O apartamento de Sandra Regina Ferreira Costa, 55, na Cidade Tiradentes, foi à leilão em razão de uma dívida de R$ 56 mil no ano passado —mas não houve compradores. Conforme a representação da Defensoria Pública, Sandra procurou a SPDA, em janeiro de 2023, para tentar uma negociação.

“[Sandra] foi informada que como teria feito um acordo em 2020, que restou descumprido, teria sido expedida uma ordem de despejo, que foi enviada, segundo a Cohab, em 16 de janeiro de 2023”, escreveu a defensora pública Vanessa Chalerge de Andrade Franca.

Sandra afirma que não fez nenhum acordo, pois alega que estava reclusa durante a pandemia de Covid-19, e que jamais recebeu tal ordem de despejo.

“Vivemos, agora, com a sensação de medo. Quando minha mãe leu a carta do leilão, começou a passar mal e ficou com a pressão alta. A nossa casa é nosso único bem”, diz Ariane Ferreira Costa, 21, filha de Sandra.

Casos, assim, vem sendo investigados pelo Ministério Público desde o final de abril, após representação da deputada Ediane Maria (PSOL).

“A alienação deixou as pessoas ainda mais vulneráveis, os moradores estão sendo notificados e têm 15 dias para providenciar o valor integral da dívida. É uma população sem fácil acesso ao crédito”, afirma Jéssica da Mata, advogada do gabinete de Ediane.

Nas ações judiciais, os defensores públicos também questionam a imposição de cláusula de alienação fiduciária nos contratos de habitações sociais destinados à população de baixa renda e com pouca oferta de crédito.

A própria Cohab, afirma a Defensoria, atende somente aqueles que se enquadram em critérios sociais e econômicos.

“A alienação é prejudicial e intransigência, pois não aceitam negociação e pessoas que perderam emprego, adoeceram na pandemia. A Cohab tinha mais flexibilidade, mas a SPDA cobra de uma forma incompatível”, afirma a defensora pública Taissa Pinheiro.

Na ação coletiva, a Defensoria, vem atuando em parceria com o LabCidade (Laboratório Espaço Público e Direito à Cidade) da Faculdade de Arquitetura e Urbanismo da USP (Universidade de São Paulo).

“A alienação fiduciária é incompatível com a política habitacional, refinancia a moradia social. Trata a casa de uma pessoa de baixa renda como se fosse um carro”, afirma Vitor Inglez, pesquisador do LabCidade.

Em nota à Folha de S.Paulo, a gestão do prefeito Ricardo Nunes (MDB) diz que os casos que vão a leilão são exceções e que oferece inúmeras tratativas e programas de acesso a casas populares e unidades de habitação de interesse social.

Entre as ofertas aos devedores, a administração cita descontos e parcelamento em até 300 vezes.

A prefeitura respondeu que, em relação ao caso de Maria, em Guaianases, ela regularizou o seu imóvel através da assinatura do Instrumento de Alienação Fiduciária junto ao Fundo SPDA e se comprometeu em quitar a dívida em 165 meses, mas não cumpriu com dois acordos.

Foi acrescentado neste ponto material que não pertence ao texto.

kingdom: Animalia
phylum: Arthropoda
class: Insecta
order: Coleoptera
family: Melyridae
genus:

“A gestão da SPDA tentou um novo acordo em outubro de 2023, sem sucesso”, diz a nota da prefeitura. “Em janeiro deste ano foi informada que o imóvel estava em fase de leilão e que ela teria prioridade caso desejasse arrematar o apartamento. Sem sinalização de interesse, em fevereiro deste ano, o imóvel foi leiloado e arrematado por um terceiro.”

Com relação ao caso de Sandra, a prefeitura diz que ela assinou o acordo de alienação fiduciária com a Cohab em 2010 e acumula parcelas atrasadas desde 2012. Entre outubro de 2022 e agosto de 2023, diz a gestão, ela teria ido à SPDA três vezes e foi informada sobre a possibilidade de leilão e necessidade de quitar a dívida.

“Em dezembro de 2023, o imóvel foi a leilão e, por ausência de interessados, segue em estoque do fundo e apto à negociação”, diz a prefeitura.